Some, some very well-known vineyards in that part.

[00:41:19] Drew Thomas Hendricks: Oh, that’s, that’s gonna be fun.

[00:41:21] Alex Fullerton: Some delicious very opposite of the wine we’re used to making.

[00:41:25] Drew Thomas Hendricks: This is, this is fantastic. Is there anything we haven’t talked about that you’d like to bring up or give a shout-out to anyone?

[00:41:31] Alex Fullerton: I’ll shout it out to my mom, Suzanne.

[00:41:36] Eric Fullerton: I would’ve done the same because she’s the one that keeps us all honest and takes care of a lot of the whole financial part and some of the operational things with shipping, et cetera. And I would say this year when we hardly could hire anybody for the tasting room, she basically put everything on her back and helped us through the hiring difficulties and ran everything on her own.

So without her we would’ve probably not made it through the end of the pandemic.

[00:42:09] Bianca Harmon: That’s amazing.

[00:42:11] Drew Thomas Hendricks: That’s a great shout-out. That is a great shout-out.

[00:42:14] Bianca Harmon: These are great wines. Thank you guys.

[00:42:16] Drew Thomas Hendricks: So Alex and Eric, where can people find out about more about you and Fullerton Wines?

[00:42:21] Eric Fullerton: fullertonwines.com.

And then visit us at our tasting room in Portland. And then soon in January come down to the winery and try out our wines there and probably get a barrel tasting or two from Alex and his crew.
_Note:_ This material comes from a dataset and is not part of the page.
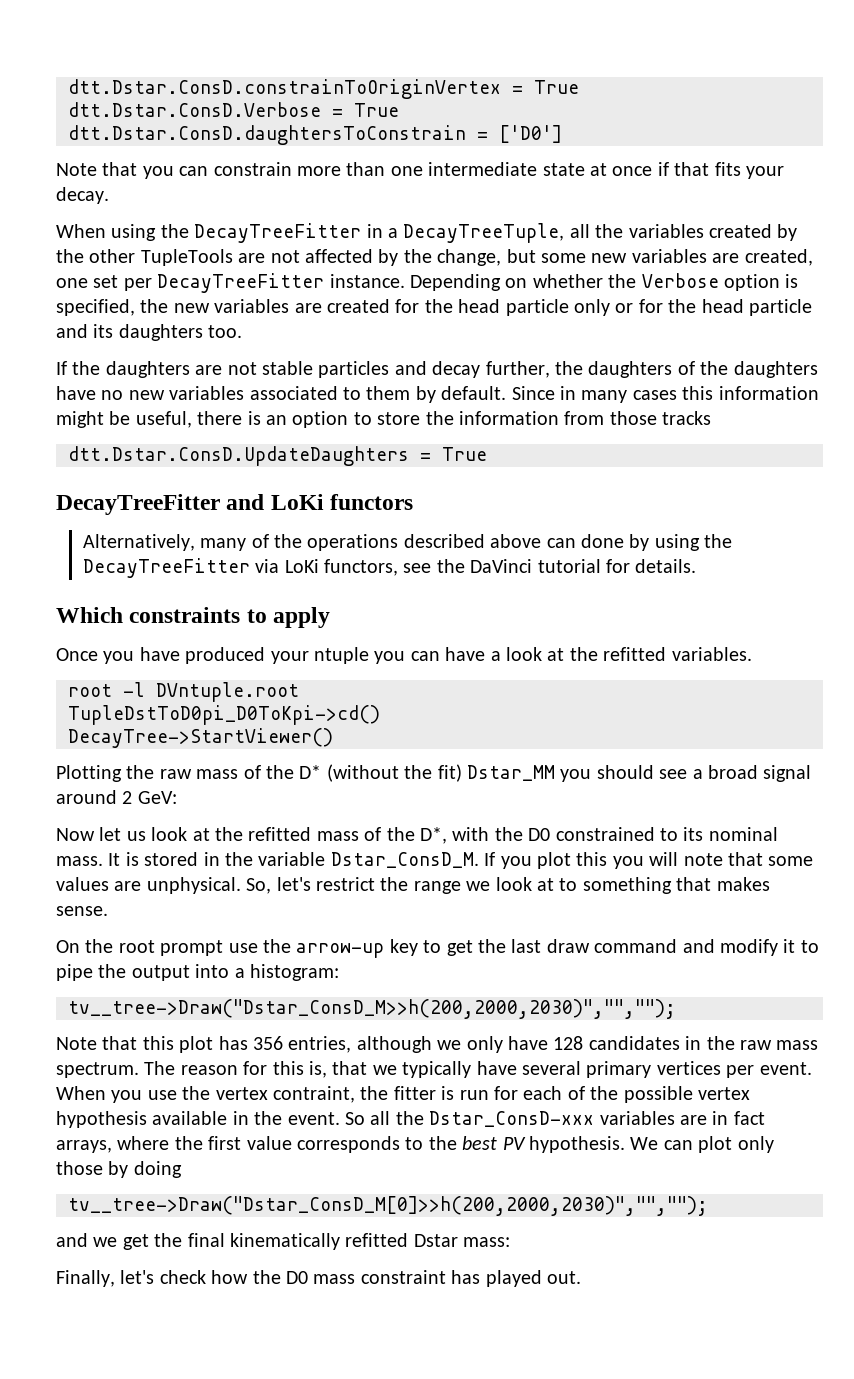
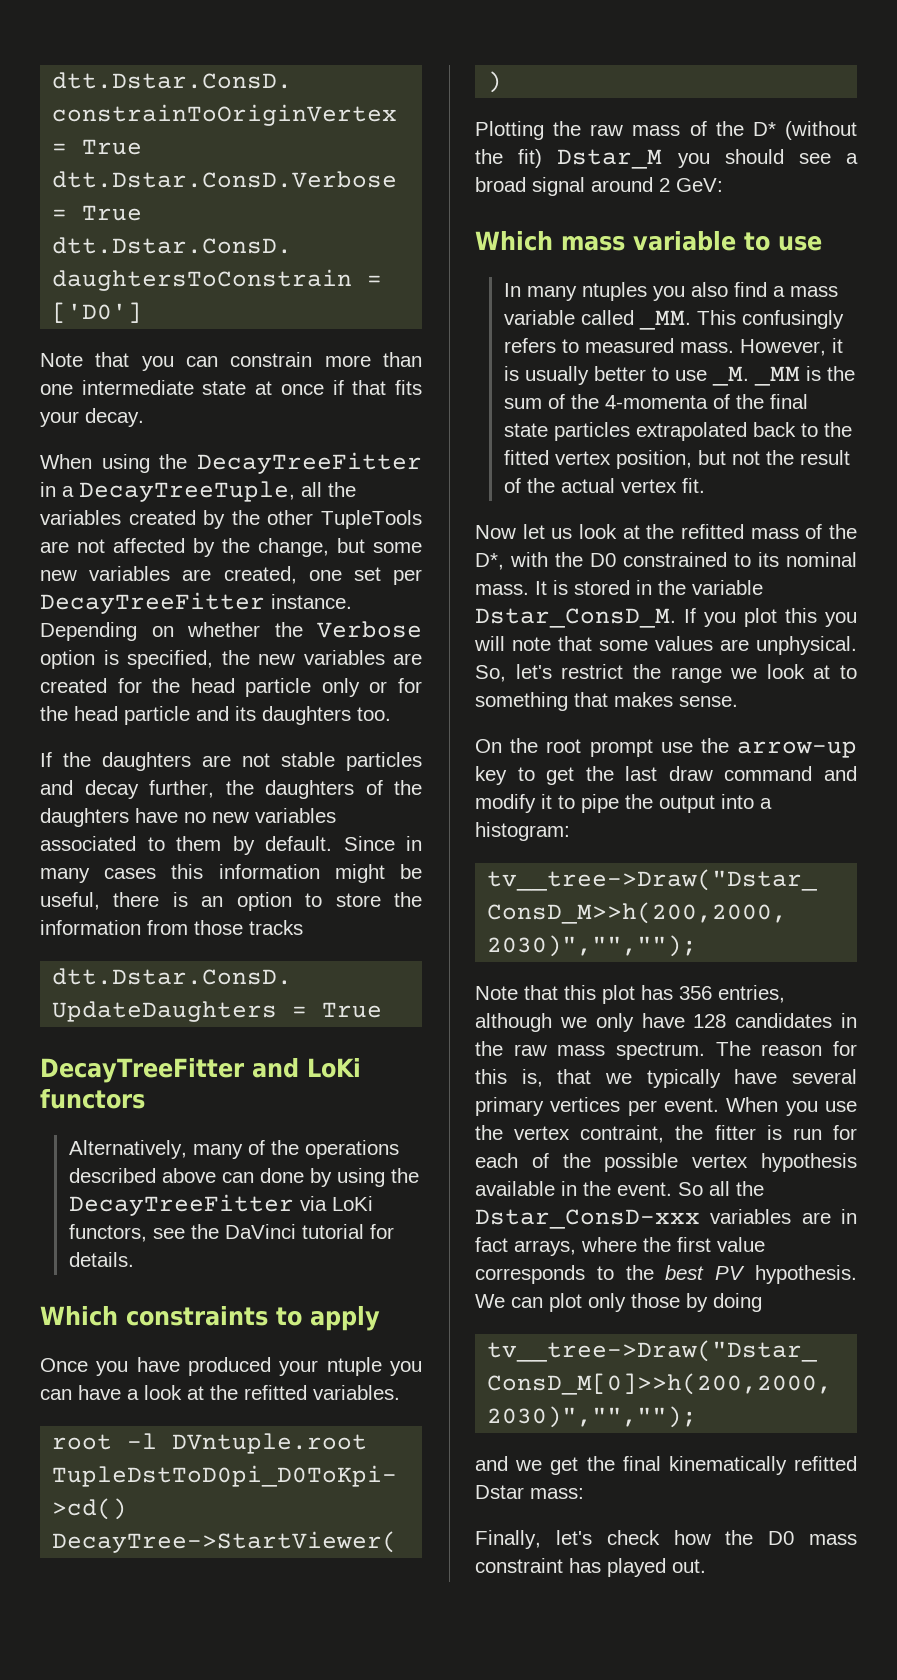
[466,765,555,781] Dstar_MM -> [557,149,663,169] Dstar_M
(177, 797) none -> [475,231,822,251] [503,282,838,301] [503,310,844,330] [503,338,843,356] [503,366,855,386] [503,394,808,409] [503,422,852,441] [503,450,850,469] [503,478,705,493] // Which mass variable to use // In many ntuples you also find a mass variable called _MM. This confusingly refers to measured mass. However, it is usually better to use _M. _MM is the sum of the 4-momenta of the final state particles extrapolated back to the fitted vertex position, but not the result of the actual vertex fit.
[00:42:35] Drew Thomas Hendricks: Oh, absolutely. Oh, that sounds fantastic. I might be up in a few months for the Oregon symposium.

[00:42:41] Alex Fullerton: Oh, nice.

[00:42:42] Eric Fullerton: Well, I think Alex is gonna be there.

[00:42:44] Drew Thomas Hendricks: Are you? I may see you. I haven’t and they actually committed yet, but I tend to go every year and it’s been a few years since I’ve been.

[00:42:49] Alex Fullerton: Well, if you do let me know.

[00:42:50] Drew Thomas Hendricks: Absolutely.

[00:42:52] Alex Fullerton: And we can pour you some more wine.

[00:42:54] Drew Thomas Hendricks: Awesome. Well, thank you.

[00:42:55] Bianca Harmon: Yeah. I wish I would’ve come by there when I was in Portland. Wasn’t thinking.

[00:42:58] Eric Fullerton: Next time.

[00:42:58] Alex Fullerton: You’ll have to come back.

[00:42:59] Eric Fullerton: Next time.

[00:43:00] Bianca Harmon: I will.

[00:43:00] Alex Fullerton: But plan it for cool temperatures.

[00:43:02] Bianca Harmon: Okay.

[00:43:02] Alex Fullerton: Maybe not as cool as they are right now. They might get little whispers of snow here this week.

[00:43:08] Drew Thomas Hendricks: Oh, right. Oh geez, already. Wow. Oh guys, thank you so much. You have a great rest your day.

[00:43:12] Bianca Harmon: Thank you.

[00:43:12] Eric Fullerton: Well we thank you for having us. Thanks a lot.

[00:43:15] Alex Fullerton: Cheers.

[00:43:16] Eric Fullerton: Thank you.